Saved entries

::::

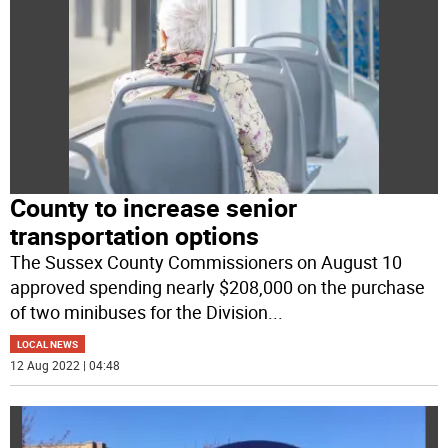
County to increase senior
transportation options
The Sussex County Commissioners on August 10
approved spending nearly $208,000 on the purchase
of two minibuses for the Division
...
LOCAL NEWS
12 Aug 2022 | 04:48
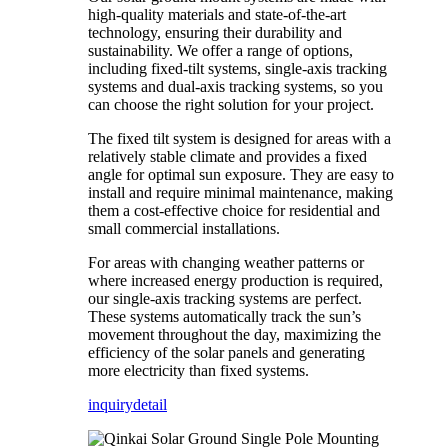
high-quality materials and state-of-the-art
technology, ensuring their durability and
sustainability. We offer a range of options,
including fixed-tilt systems, single-axis tracking
systems and dual-axis tracking systems, so you
can choose the right solution for your project.
The fixed tilt system is designed for areas with a
relatively stable climate and provides a fixed
angle for optimal sun exposure. They are easy to
install and require minimal maintenance, making
them a cost-effective choice for residential and
small commercial installations.
For areas with changing weather patterns or
where increased energy production is required,
our single-axis tracking systems are perfect.
These systems automatically track the sun’s
movement throughout the day, maximizing the
efficiency of the solar panels and generating
more electricity than fixed systems.
inquiry
detail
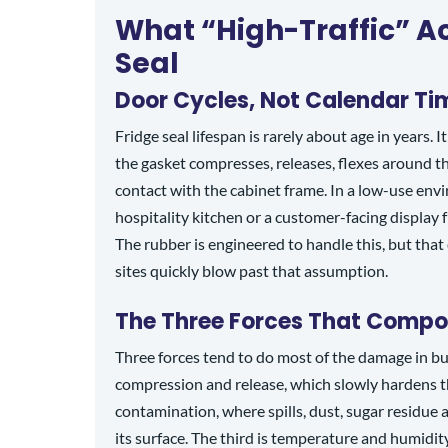
What “High-Traffic” Ac
Seal
Door Cycles, Not Calendar Ti
Fridge seal lifespan is rarely about age in years. 
the gasket compresses, releases, flexes around the
contact with the cabinet frame. In a low-use env
hospitality kitchen or a customer-facing display f
The rubber is engineered to handle this, but that 
sites quickly blow past that assumption.
The Three Forces That Comp
Three forces tend to do most of the damage in bus
compression and release, which slowly hardens t
contamination, where spills, dust, sugar residue
its surface. The third is temperature and humidit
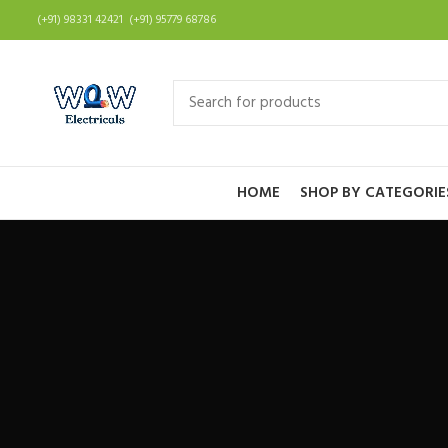
(+91) 98331 42421 (+91) 95779 68786
HOME
SHOP BY CATEGORIE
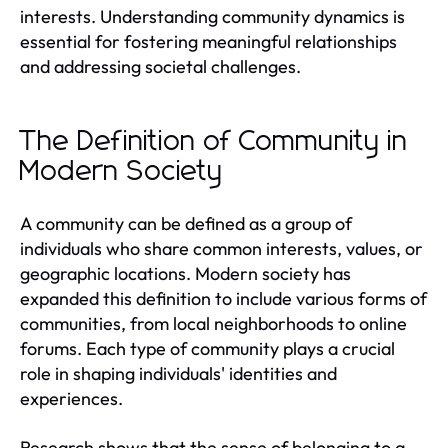
interests. Understanding community dynamics is
essential for fostering meaningful relationships
and addressing societal challenges.
The Definition of Community in
Modern Society
A community can be defined as a group of
individuals who share common interests, values, or
geographic locations. Modern society has
expanded this definition to include various forms of
communities, from local neighborhoods to online
forums. Each type of community plays a crucial
role in shaping individuals' identities and
experiences.
Research shows that the sense of belonging to a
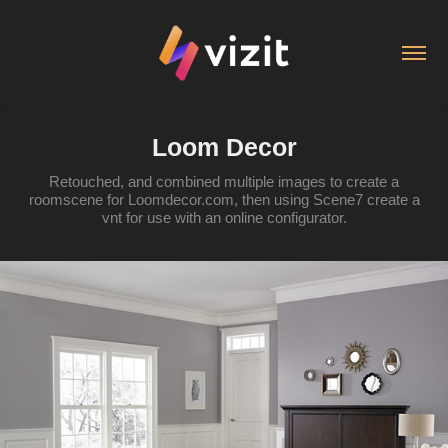
Loom Decor
Retouched, and combined multiple images to create a
roomscene for Loomdecor.com, then using Scene7 create a
vnt for use with an online configurator.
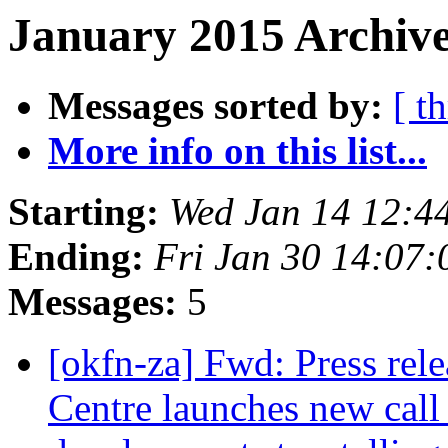
January 2015 Archive
Messages sorted by:
[ t
More info on this list...
Starting:
Wed Jan 14 12:4
Ending:
Fri Jan 30 14:07
Messages:
5
[okfn-za] Fwd: Press rel
Centre launches new call 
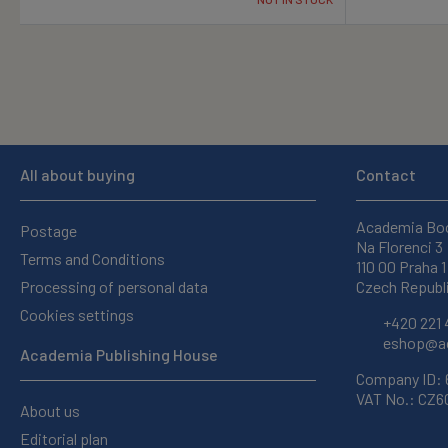
All about buying
Contact
Academia Bo
Postage
Na Florenci 3
Terms and Conditions
110 00 Praha 1
Processing of personal data
Czech Republ
Cookies settings
+420 221 
eshop@ac
Academia Publishing House
Company ID:
VAT No.: CZ
About us
Editorial plan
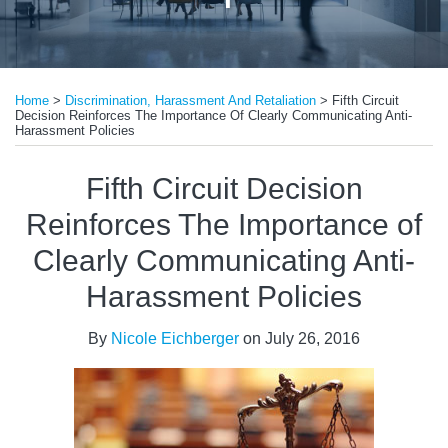
Print:
Read
Email
Tweet
Like
Share
more
Home
>
Discrimination, Harassment And Retaliation
>
Fifth Circuit
this
this
this
this
Decision Reinforces The Importance Of Clearly Communicating Anti-
about
post
post
post
post
Harassment Policies
Nicole
on
Fifth Circuit Decision
Eichberger
LinkedIn
Reinforces The Importance of
Clearly Communicating Anti-
Harassment Policies
By
Nicole Eichberger
on
July 26, 2016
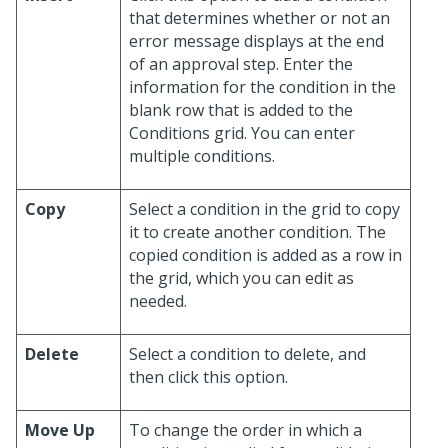
that determines whether or not an
error message displays at the end
of an approval step. Enter the
information for the condition in the
blank row that is added to the
Conditions grid. You can enter
multiple conditions.
Copy
Select a condition in the grid to copy
it to create another condition. The
copied condition is added as a row in
the grid, which you can edit as
needed.
Delete
Select a condition to delete, and
then click this option.
Move Up
To change the order in which a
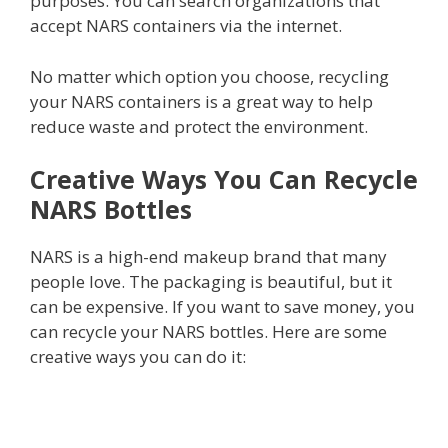
purposes. You can search organizations that
accept NARS containers via the internet.
No matter which option you choose, recycling
your NARS containers is a great way to help
reduce waste and protect the environment.
Creative Ways You Can Recycle
NARS Bottles
NARS is a high-end makeup brand that many
people love. The packaging is beautiful, but it
can be expensive. If you want to save money, you
can recycle your NARS bottles. Here are some
creative ways you can do it:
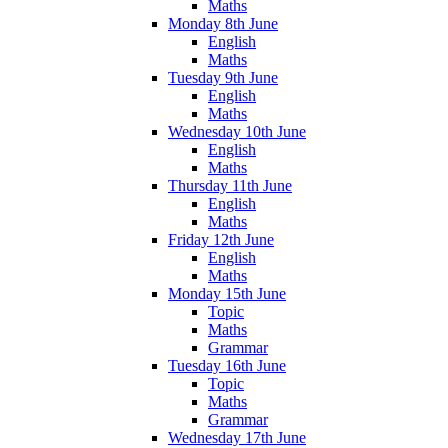
Maths
Monday 8th June
English
Maths
Tuesday 9th June
English
Maths
Wednesday 10th June
English
Maths
Thursday 11th June
English
Maths
Friday 12th June
English
Maths
Monday 15th June
Topic
Maths
Grammar
Tuesday 16th June
Topic
Maths
Grammar
Wednesday 17th June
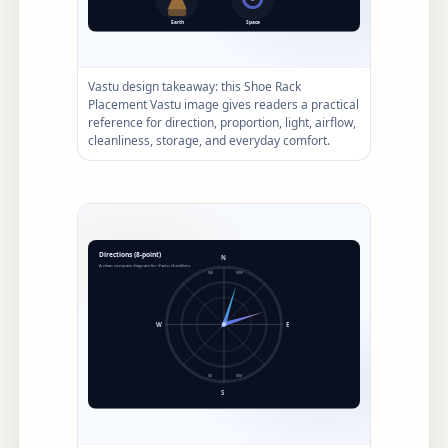
Vastu design takeaway: this Shoe Rack
Placement Vastu image gives readers a practical
reference for direction, proportion, light, airflow,
cleanliness, storage, and everyday comfort.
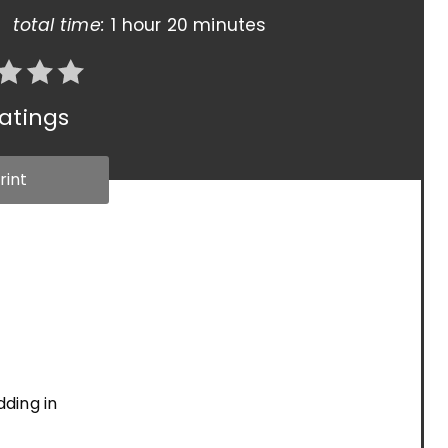
total time:
1 hour
20 minutes
atings
rint
dding in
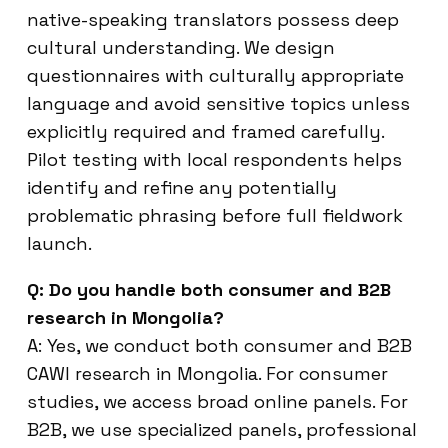
native-speaking translators possess deep
cultural understanding. We design
questionnaires with culturally appropriate
language and avoid sensitive topics unless
explicitly required and framed carefully.
Pilot testing with local respondents helps
identify and refine any potentially
problematic phrasing before full fieldwork
launch.
Q: Do you handle both consumer and B2B
research in Mongolia?
A: Yes, we conduct both consumer and B2B
CAWI research in Mongolia. For consumer
studies, we access broad online panels. For
B2B, we use specialized panels, professional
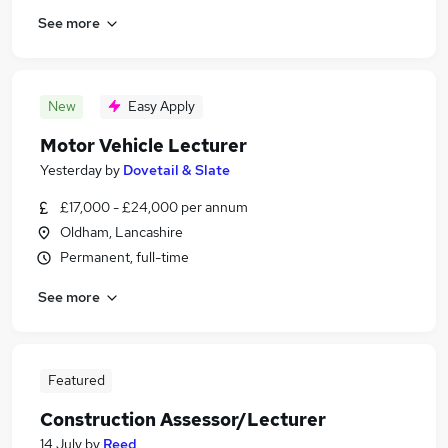
See more
New
Easy Apply
Motor Vehicle Lecturer
Yesterday
by
Dovetail & Slate
£17,000 - £24,000 per annum
Oldham, Lancashire
Permanent, full-time
See more
Featured
Construction Assessor/Lecturer
14 July
by
Reed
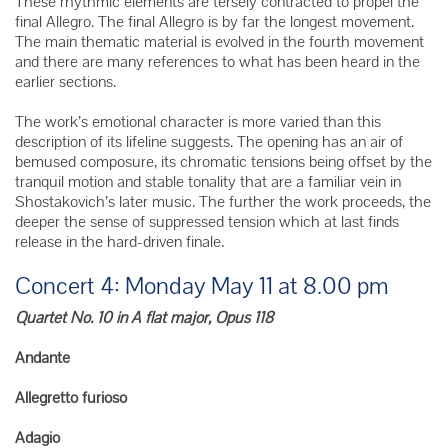
These rhythmic elements are tersely contracted to propel the
final Allegro. The final Allegro is by far the longest movement.
The main thematic material is evolved in the fourth movement
and there are many references to what has been heard in the
earlier sections.
The work’s emotional character is more varied than this
description of its lifeline suggests. The opening has an air of
bemused composure, its chromatic tensions being offset by the
tranquil motion and stable tonality that are a familiar vein in
Shostakovich’s later music. The further the work proceeds, the
deeper the sense of suppressed tension which at last finds
release in the hard-driven finale.
Concert 4: Monday May 11 at 8.00 pm
Quartet No. 10 in A flat major, Opus 118
Andante
Allegretto furioso
Adagio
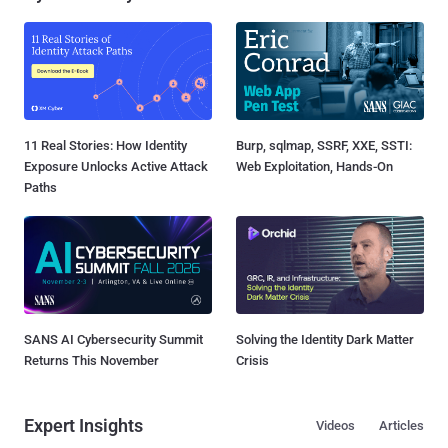
11 Real Stories: How Identity
Burp, sqlmap, SSRF, XXE, SSTI:
Exposure Unlocks Active Attack
Web Exploitation, Hands-On
Paths
SANS AI Cybersecurity Summit
Solving the Identity Dark Matter
Returns This November
Crisis
Expert Insights
Videos
Articles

::::

Look above for the line with "Conditions grid. You can enter" and the line with "Pilot testing with local respondents helps", then copy exactly the lines from the first through the second, both kept, with no pictures.

Conditions grid. You can enter
multiple conditions.
Copy
Select a condition in the grid to copy
it to create another condition. The
copied condition is added as a row in
the grid, which you can edit as
needed.
Delete
Select a condition to delete, and
then click this option.
Move Up
To change the order in which a
purposes. You can search organizations that
accept NARS containers via the internet.
No matter which option you choose, recycling
your NARS containers is a great way to help
reduce waste and protect the environment.
Creative Ways You Can Recycle
NARS Bottles
NARS is a high-end makeup brand that many
people love. The packaging is beautiful, but it
can be expensive. If you want to save money, you
can recycle your NARS bottles. Here are some
creative ways you can do it:
Maths
Monday 8th June
English
Maths
Tuesday 9th June
English
Maths
Wednesday 10th June
English
Maths
Thursday 11th June
English
Maths
Friday 12th June
English
Maths
Monday 15th June
Topic
Maths
Grammar
Tuesday 16th June
Topic
Maths
Grammar
Wednesday 17th June
Vastu design takeaway: this Shoe Rack
Placement Vastu image gives readers a practical
reference for direction, proportion, light, airflow,
cleanliness, storage, and everyday comfort.
total time:
1 hour
20 minutes
atings
rint
dding in
native-speaking translators possess deep
cultural understanding. We design
questionnaires with culturally appropriate
language and avoid sensitive topics unless
explicitly required and framed carefully.
Pilot testing with local respondents helps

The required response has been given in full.